START Dataset extract

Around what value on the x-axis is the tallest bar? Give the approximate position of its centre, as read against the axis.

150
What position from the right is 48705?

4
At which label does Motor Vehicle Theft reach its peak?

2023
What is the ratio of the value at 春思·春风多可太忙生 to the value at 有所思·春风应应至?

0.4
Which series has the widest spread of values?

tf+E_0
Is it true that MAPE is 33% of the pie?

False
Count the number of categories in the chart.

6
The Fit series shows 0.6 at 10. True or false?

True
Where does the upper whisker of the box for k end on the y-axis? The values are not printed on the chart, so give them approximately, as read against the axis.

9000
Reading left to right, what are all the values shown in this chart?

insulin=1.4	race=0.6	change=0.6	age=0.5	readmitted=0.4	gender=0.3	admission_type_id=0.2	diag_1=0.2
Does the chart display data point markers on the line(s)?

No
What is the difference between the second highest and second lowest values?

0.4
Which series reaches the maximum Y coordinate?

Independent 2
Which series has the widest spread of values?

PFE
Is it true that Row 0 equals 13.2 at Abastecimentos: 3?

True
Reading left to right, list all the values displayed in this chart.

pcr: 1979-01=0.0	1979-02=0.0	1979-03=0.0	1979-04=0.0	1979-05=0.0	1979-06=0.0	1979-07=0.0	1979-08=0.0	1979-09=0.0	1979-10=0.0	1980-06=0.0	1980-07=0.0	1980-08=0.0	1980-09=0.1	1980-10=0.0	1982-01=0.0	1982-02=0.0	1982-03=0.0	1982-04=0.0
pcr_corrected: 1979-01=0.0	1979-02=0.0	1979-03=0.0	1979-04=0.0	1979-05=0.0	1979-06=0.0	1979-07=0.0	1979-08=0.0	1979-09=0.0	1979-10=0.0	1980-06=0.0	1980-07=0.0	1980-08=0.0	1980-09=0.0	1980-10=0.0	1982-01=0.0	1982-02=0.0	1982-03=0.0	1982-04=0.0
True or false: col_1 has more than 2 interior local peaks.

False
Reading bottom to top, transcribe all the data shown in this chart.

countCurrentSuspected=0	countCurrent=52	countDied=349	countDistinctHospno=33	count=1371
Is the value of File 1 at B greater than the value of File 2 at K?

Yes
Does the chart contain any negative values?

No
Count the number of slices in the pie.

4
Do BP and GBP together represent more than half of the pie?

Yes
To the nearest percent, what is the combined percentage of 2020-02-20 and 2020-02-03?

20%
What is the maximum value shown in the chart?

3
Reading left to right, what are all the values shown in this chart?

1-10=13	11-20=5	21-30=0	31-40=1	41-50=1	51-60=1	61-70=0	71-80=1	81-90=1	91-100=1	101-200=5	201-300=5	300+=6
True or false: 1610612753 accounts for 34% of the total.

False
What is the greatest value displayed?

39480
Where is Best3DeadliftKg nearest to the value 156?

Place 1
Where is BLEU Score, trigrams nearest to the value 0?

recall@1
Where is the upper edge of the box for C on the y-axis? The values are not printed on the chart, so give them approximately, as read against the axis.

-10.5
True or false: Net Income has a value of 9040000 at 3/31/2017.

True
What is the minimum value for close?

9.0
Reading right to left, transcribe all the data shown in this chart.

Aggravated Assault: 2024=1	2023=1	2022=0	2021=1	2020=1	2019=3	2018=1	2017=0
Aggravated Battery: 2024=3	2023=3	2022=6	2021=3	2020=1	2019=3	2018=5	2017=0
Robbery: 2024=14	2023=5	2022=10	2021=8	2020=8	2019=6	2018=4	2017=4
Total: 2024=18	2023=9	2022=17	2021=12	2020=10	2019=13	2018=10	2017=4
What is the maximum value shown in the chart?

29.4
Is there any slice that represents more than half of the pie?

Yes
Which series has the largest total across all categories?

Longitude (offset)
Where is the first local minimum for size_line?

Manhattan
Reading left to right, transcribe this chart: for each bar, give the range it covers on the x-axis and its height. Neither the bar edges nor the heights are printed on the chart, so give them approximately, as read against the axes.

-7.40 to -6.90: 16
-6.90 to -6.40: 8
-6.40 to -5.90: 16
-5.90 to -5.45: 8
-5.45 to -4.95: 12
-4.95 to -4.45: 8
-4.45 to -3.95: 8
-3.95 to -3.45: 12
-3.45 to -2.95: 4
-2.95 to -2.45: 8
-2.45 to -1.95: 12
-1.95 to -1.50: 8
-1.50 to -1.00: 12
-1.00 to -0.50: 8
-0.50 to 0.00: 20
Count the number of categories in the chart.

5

END Dataset extract

◆ **Problem details**
Which lines in the items contain the word "upper"? List each one in full.

◆ **Reply to the task**
Where does the upper whisker of the box for k end on the y-axis? The values are not printed on the chart, so give them approximately, as read against the axis.
Where is the upper edge of the box for C on the y-axis? The values are not printed on the chart, so give them approximately, as read against the axis.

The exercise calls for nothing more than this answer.